Quietly, disquietly, Kasischke builds considerable foreboding—about the dangers of Mark’s constant international travel, about the flu, about its destabilizing effects on the economy. She tends to create scenes without much action but with a few details that linger suggestively, hanging like aching, unresolved leading tones. Together, those details auger great ill, so one of the more interesting, insightful things about the book is how long the characters will themselves to ignore the foreboding. They persist in following their usual routines, and depending on how you look at, that persistence is brave and foolish, admirable and reprehensible—human.
For Jiselle and the children are not heroes. They don’t find a cure or fight zombies or save the day. They’re the extras in the big disaster movie, living ordinary lives in the background. But Kasischke finds the drama and resonance in their quiet lives; her poetic prose gives them dignity, and the hints of fairy tale touch on something elemental, making the book, in some places, feel almost like a delicate allegory about love and commitment.
In a Perfect World haunts me. I can still see the violets peeking out from beneath the fallen leaves, the girl cutting away her black-dyed hair, the goose waiting to be slaughtered. Together all the images and snapshots, the brief conversations and unspoken thoughts, create a beautiful mosaic of a terrible time.

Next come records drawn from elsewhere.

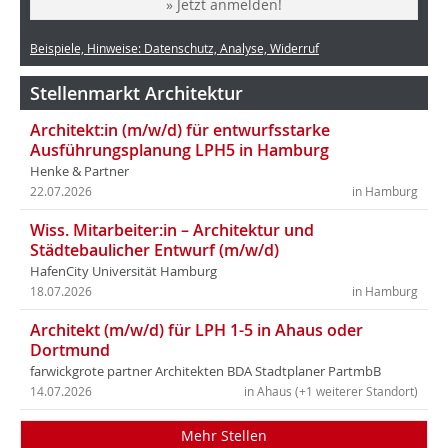
» Jetzt anmelden!
Beispiele, Hinweise: Datenschutz, Analyse, Widerruf
Stellenmarkt Architektur
Architekt:in (m/w/d) für entwurfsstarke
Ausführungsplanung LPH5 in Hamburg
Henke & Partner
22.07.2026
in Hamburg
Wiss. Mitarbeiter:in – Architektur und
Städtebaulicher Entwurf (m/w/d)
HafenCity Universität Hamburg
18.07.2026
in Hamburg
Architekt (m/w/d) für LPH 1-5 in Ahaus oder
Dortmund
farwickgrote partner Architekten BDA Stadtplaner PartmbB
14.07.2026
in Ahaus (+1 weiterer Standort)
Mehr Stellen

Unsettling yet tentatively hopeful and deeply humane, the novel opens the door to the house in the woods and finds not a witch or a princess but a fragile, patched-together family.
– – – – –
Not that anyone who reads this blog cares, but I probably should acknowledge that, although I have never met Laura Kasischke (she couldn’t pick me out of a lineup), I was slightly involved in the production of In a Perfect World. That said, in my time in managing editorial, I’ve worked on dozens—hundreds—of different books. This is the only time I’ve written about one of them here on my blog, and frankly, I don’t intend to make a habit of it.